***** Given entries

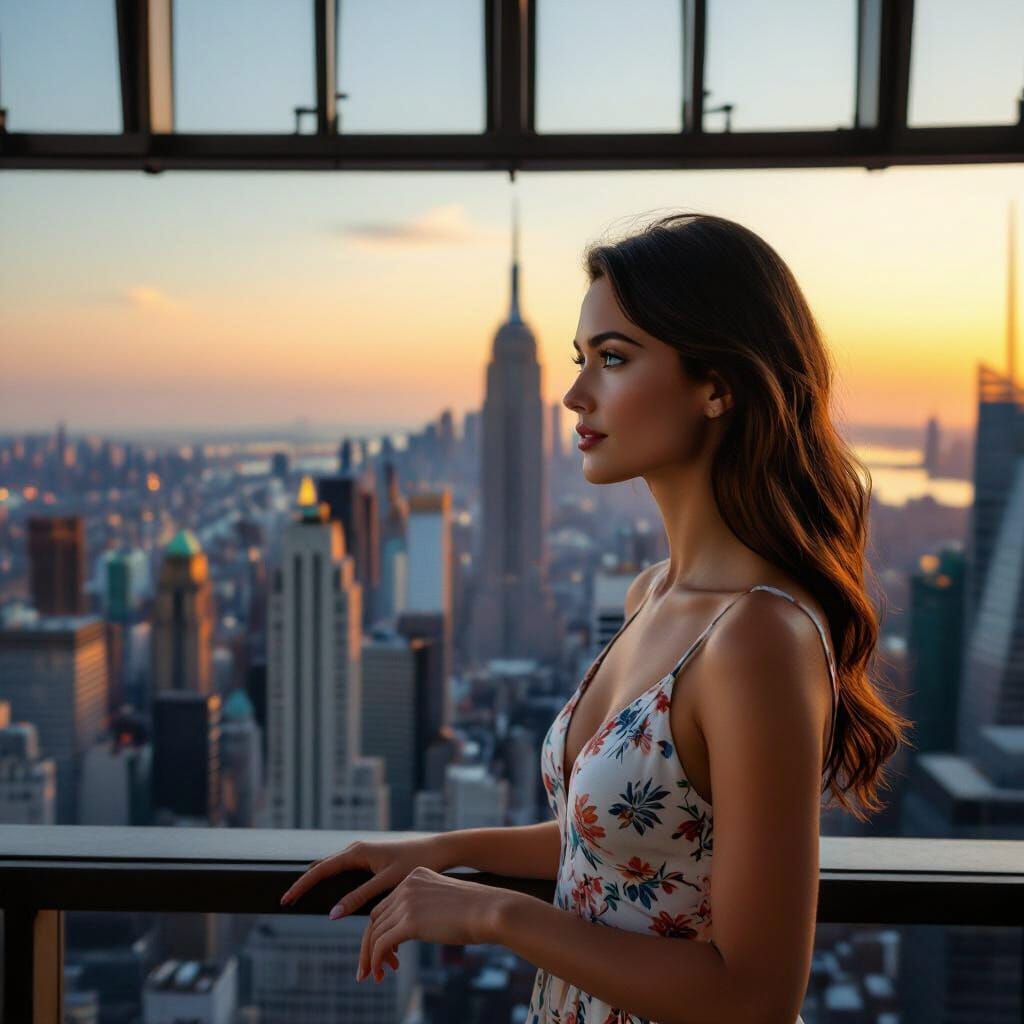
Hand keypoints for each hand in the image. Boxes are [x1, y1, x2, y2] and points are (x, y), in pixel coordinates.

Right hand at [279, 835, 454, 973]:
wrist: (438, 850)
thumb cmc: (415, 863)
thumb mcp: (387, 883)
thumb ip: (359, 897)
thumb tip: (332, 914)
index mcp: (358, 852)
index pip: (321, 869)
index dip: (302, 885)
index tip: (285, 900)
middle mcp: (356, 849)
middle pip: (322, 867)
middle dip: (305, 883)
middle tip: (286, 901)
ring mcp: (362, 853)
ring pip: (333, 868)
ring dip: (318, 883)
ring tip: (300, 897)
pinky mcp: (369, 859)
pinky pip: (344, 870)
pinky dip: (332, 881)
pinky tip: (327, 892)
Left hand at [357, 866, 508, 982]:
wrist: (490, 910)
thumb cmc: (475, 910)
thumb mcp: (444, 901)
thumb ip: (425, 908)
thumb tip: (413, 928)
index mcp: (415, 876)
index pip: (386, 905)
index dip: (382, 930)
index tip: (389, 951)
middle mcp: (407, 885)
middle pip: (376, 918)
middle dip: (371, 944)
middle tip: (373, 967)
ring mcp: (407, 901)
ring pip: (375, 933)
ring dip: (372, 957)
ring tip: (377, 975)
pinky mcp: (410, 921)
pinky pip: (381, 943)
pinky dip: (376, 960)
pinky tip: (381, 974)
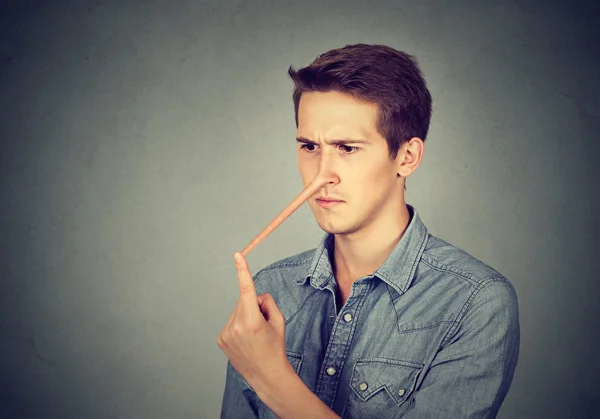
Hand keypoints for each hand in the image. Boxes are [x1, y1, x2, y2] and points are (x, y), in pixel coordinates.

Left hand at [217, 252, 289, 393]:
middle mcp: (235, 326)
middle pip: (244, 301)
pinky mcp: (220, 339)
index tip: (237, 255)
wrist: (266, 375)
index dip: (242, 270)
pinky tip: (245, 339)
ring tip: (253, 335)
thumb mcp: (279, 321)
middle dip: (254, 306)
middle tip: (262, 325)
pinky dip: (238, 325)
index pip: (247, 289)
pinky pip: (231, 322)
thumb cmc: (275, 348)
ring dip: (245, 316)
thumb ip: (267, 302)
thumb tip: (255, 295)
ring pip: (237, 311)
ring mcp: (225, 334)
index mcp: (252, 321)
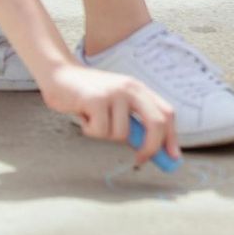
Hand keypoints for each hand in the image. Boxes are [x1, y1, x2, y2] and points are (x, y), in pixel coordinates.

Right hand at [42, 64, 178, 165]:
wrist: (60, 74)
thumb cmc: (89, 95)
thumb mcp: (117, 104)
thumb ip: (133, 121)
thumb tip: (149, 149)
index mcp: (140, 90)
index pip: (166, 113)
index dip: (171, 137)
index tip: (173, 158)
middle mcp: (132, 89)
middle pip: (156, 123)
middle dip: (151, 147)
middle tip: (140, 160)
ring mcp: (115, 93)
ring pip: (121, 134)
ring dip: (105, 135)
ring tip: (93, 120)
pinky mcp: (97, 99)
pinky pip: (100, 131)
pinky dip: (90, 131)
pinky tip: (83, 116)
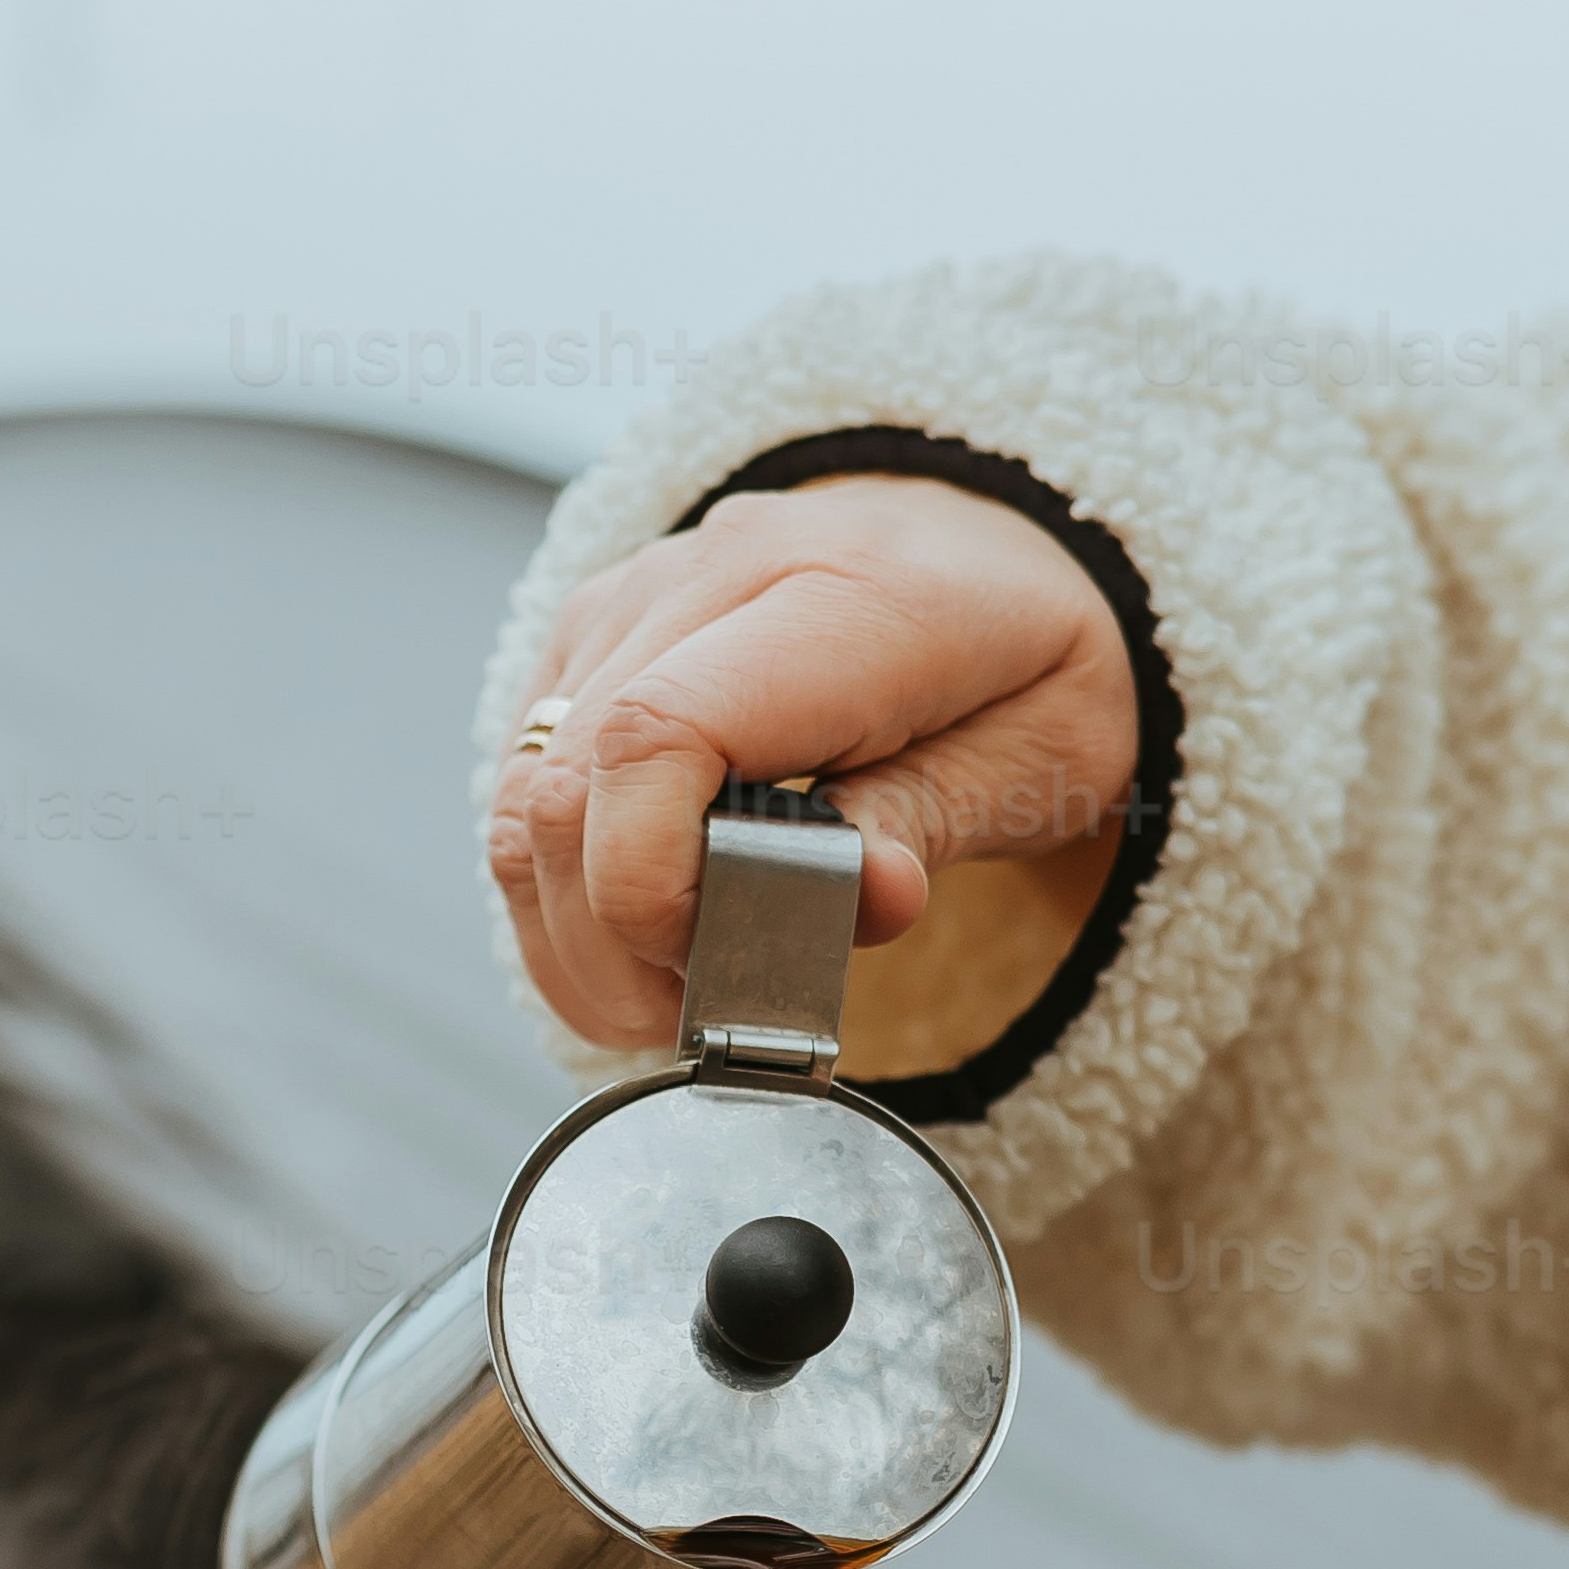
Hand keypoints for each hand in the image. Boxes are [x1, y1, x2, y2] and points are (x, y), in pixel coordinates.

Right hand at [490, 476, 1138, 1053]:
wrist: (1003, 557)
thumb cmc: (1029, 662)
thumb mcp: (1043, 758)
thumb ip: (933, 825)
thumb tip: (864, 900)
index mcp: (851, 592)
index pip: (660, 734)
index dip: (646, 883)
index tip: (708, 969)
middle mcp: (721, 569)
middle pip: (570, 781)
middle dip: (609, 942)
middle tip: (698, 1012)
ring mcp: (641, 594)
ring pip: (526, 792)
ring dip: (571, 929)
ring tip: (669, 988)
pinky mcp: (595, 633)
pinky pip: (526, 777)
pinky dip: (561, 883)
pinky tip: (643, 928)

**********

Transcribe every entry word for word, but omit the pictures.

Your response -
Hand keypoints for each hand in the image. Boxes are [x1, y1, x2, y2] and points are (x, y), in pixel coordinates.

Right hand at [279, 835, 454, 973]:
wrist: (438, 850)
thumb cmc: (415, 863)
thumb mcp: (387, 883)
thumb ip: (359, 897)
thumb tip: (332, 914)
index mcp: (358, 852)
index pip: (321, 869)
index dip: (302, 885)
index tip: (285, 900)
middle mcp: (356, 849)
middle pip: (322, 867)
middle dip: (305, 883)
middle tip: (286, 901)
ring mcp: (362, 853)
ring pip: (333, 868)
ring dip: (318, 883)
ring tip: (300, 897)
pinky mcp: (369, 859)
pinky pip: (344, 870)
pinky dip: (332, 881)
pinky tip: (327, 892)
Left hand at [357, 866, 508, 982]:
wrist: (490, 910)
thumb cmc: (475, 910)
thumb mcp: (444, 901)
thumb ip: (425, 908)
thumb tip: (413, 928)
index mcp: (415, 876)
index pip: (386, 905)
index dip: (382, 930)
index tip: (389, 951)
middle mcp: (407, 885)
middle pip: (376, 918)
middle dip: (371, 944)
middle tip: (373, 967)
ring mcp: (407, 901)
ring pip: (375, 933)
ring dip: (372, 957)
ring tip: (377, 975)
pinky mcp: (410, 921)
pinky pip: (381, 943)
pinky dip: (376, 960)
pinky tip: (381, 974)
Hand keypoints for each hand in the image. Boxes are [x1, y1, x2, y2] and points are (x, y), in pixel coordinates.

Left hand at [217, 252, 289, 393]:
middle mcp: (235, 326)
middle pip: (244, 301)
pinky mcp: (220, 339)
index tip: (237, 255)
wrist: (266, 375)
index dip: (242, 270)
pinky tip: (245, 339)
ring tip: (253, 335)
thumb mcp: (279, 321)
middle dip: (254, 306)
middle tip: (262, 325)
pinky dip: (238, 325)
index pip: (247, 289)
pinky pip: (231, 322)
thumb cmc: (275, 348)
ring dip: (245, 316)
thumb ip: (267, 302)
thumb tip: (255, 295)
ring pip: (237, 311)
ring mcp: (225, 334)
index mcp: (252, 321)
Hand keypoints for each hand in the image. Boxes are [x1, y1, x2, y2] and points are (x, y), in pixel coordinates.

Right hand at [42, 64, 178, 165]:
wrist: (60, 74)
thumb cmc: (89, 95)
thumb mcp: (117, 104)
thumb ip: (133, 121)
thumb tip: (149, 149)
index mcp: (140, 90)
index pip: (166, 113)
index dip: (171, 137)
index tip: (173, 158)
middle mcp: (132, 89)
middle pip: (156, 123)
middle dip: (151, 147)
middle tip: (140, 160)
ring mcp: (115, 93)
ring pip: (121, 134)
ring dip: (105, 135)
ring tip: (93, 120)
pinky mcp: (97, 99)
pinky pip: (100, 131)
pinky dip: (90, 131)
pinky tip: (83, 116)
Hand keypoints for each hand in the image. Boxes are [x1, y1, x2, y2] and points are (x, y), in pixel coordinates.

Right hand at [490, 476, 1138, 1053]:
wrist: (1003, 557)
thumb cmc: (1029, 662)
thumb mcp: (1043, 758)
thumb ip: (933, 825)
thumb tip: (864, 900)
index mcp: (851, 592)
index pip: (660, 734)
index dip: (646, 883)
index tip: (708, 969)
middle mcp: (721, 569)
middle pip: (570, 781)
middle dip: (609, 942)
middle tip: (698, 1012)
ring mcp: (641, 594)
ring pip: (526, 792)
ring dip: (571, 929)
ring tip: (669, 988)
pinky mcp: (595, 633)
pinky pip: (526, 777)
pinky dip: (561, 883)
pinky tip: (643, 928)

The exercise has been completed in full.